USING THE INFORMATION.
A. Give every name in the CC field of the bug report about the shutdown hang.
B. Write the next part of the bug report about the shutdown hang, picking up right after its last line.

PROVIDED TEXT.
┄┄┄┄┄┄

Bug 859958

Summary: Hang at shutdown of F17 upgrade - one DM device not detatching
Product: [Fedora] Fedora Reporter: jgforbes <jgf>
Component: dracutAssignee: dracut-maint
Status: CLOSED WONTFIX QA Contact: Fedora Extras Quality Assurance <extras-qa>
Severity: unspecified Docs Contact:
Priority: unspecified    
Version: 17CC: dracut-maint, harald, jonathan, william.garber
Target Milestone: ---Flags: william.garber: needinfo+
Target Release: ---   
Hardware: x86_64   
OS: Unspecified   
Whiteboard:
Fixed In Version: Doc Type: Bug Fix
Doc Text:
Story Points: ---
Clone Of: Environment:
Last Closed: 2013-07-31 23:59:33 UTC Type: Bug
Regression: --- Mount Type: ---
Documentation: --- CRM:
Verified Versions: Category: ---
oVirt Team: --- RHEL 7.3 requirements from Atomic Host:
Cloudforms Team: --- Target Upstream Version:
Embargoed:
Attachments:
Description Flags
Photo of screen output in debug shell
none
debugging logs
none
debugging logs none

Description jgforbes 2012-09-24 13:32:10 UTC
Description of problem:
I did an upgrade from F15 to F17 an now the system hangs on shutdown.
The final output to the console is similar to that in comment #3 of Bug #831634
as copied below:

Sending SIGTERM to remaining processes...
Sending SIGKILL to remaining processes...
Unmounting file systems.
Unmounted /bgoot.
Unmounted /proc/fs/nsfd.
Unmounted /dev/mqueue.
Unmounted /sys/kernel/config.
Unmounted /dev/homepages.
Unmounted /sys/kernel/debug.
Disabling swaps.
Detaching loop devices.
Detaching DM devices.
Not all DM devices detached, 1 left.
Detaching DM devies.
Not all DM devices detached, 1 left.
Cannot finalize remaining file systems and devices, trying to kill remaining processes.
Not all DM devices detached, 1 left.
Unmounted /oldroot/proc.
Unmounted /oldroot/dev/pts.
Unmounted /oldroot/run.
Unmounted /oldroot/sys/fs/selinux.
Unmounted /oldroot/sys/fs/cgrop/systemd.
Unmounted /oldroot/sys/fs/cgroup/memory.
Unmounted /oldroot/sys/fs/cgroup/freezer.
Unmounted /oldroot/sys/fs/cgroup/blkio.
Unmounted /oldroot/dev/shm.
Unmounted /oldroot/sys/kernel/security.
Unmounted /oldroot/sys/fs/cgroup/cpu,cpuacct.
Unmounted /oldroot/dev.
Unmounted /oldroot/sys/fs/cgroup/devices.
Unmounted /oldroot/sys/fs/cgroup/cpuset.

┄┄┄┄┄┄

RECORDED INFORMATION.
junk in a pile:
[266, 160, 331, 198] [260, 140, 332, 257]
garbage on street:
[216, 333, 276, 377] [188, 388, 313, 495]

┄┄┄┄┄┄

REPLIES.
A. dracut-maint, harald, jonathan, william.garber

B.
Unmounted /oldroot/sys/fs/cgroup/perf_event.
Unmounted /oldroot/sys/fs/csgroup.
Unmounted /oldroot/sys.
Unmounted /oldroot.

The difference is that it stops there.

When I did the bare metal install of F15 it also had shutdown problems
which were eventually rectified by one of the updates.

I have an Intel based motherboard with an i5 CPU and using the Intel
raid system.

Not sure if this is a problem with dracut as I have the latest version (see below).

Version-Release number of selected component (if applicable):
kernel  3.5.4-1.fc17.x86_64
dracut-018-98.git20120813.fc17.noarch

How reproducible:
Every time at shutdown/poweroff


Additional info:

Comment 1 Harald Hoyer 2012-09-24 13:57:21 UTC
(In reply to comment #0)
> Description of problem:
> I did an upgrade from F15 to F17 an now the system hangs on shutdown.
> The final output to the console is similar to that in comment #3 of Bug
> #831634
> as copied below:
> 
> Sending SIGTERM to remaining processes...
> Sending SIGKILL to remaining processes...
...
> Cannot finalize remaining file systems and devices, trying to kill remaining
> processes.
> Not all DM devices detached, 1 left.

This is no problem.

> Unmounted /oldroot/proc.
> Unmounted /oldroot/dev/pts.
> Unmounted /oldroot/run.
> Unmounted /oldroot/sys/fs/selinux.
> Unmounted /oldroot/sys/fs/cgrop/systemd.
> Unmounted /oldroot/sys/fs/cgroup/memory.
> Unmounted /oldroot/sys/fs/cgroup/freezer.
> Unmounted /oldroot/sys/fs/cgroup/blkio.
> Unmounted /oldroot/dev/shm.
> Unmounted /oldroot/sys/kernel/security.
> Unmounted /oldroot/sys/fs/cgroup/cpu,cpuacct.
> Unmounted /oldroot/dev.
> Unmounted /oldroot/sys/fs/cgroup/devices.
> Unmounted /oldroot/sys/fs/cgroup/cpuset.
> Unmounted /oldroot/sys/fs/cgroup/perf_event.
> Unmounted /oldroot/sys/fs/csgroup.
> Unmounted /oldroot/sys.
> Unmounted /oldroot.
> 
> The difference is that it stops there.

The problem is that it does not poweroff here.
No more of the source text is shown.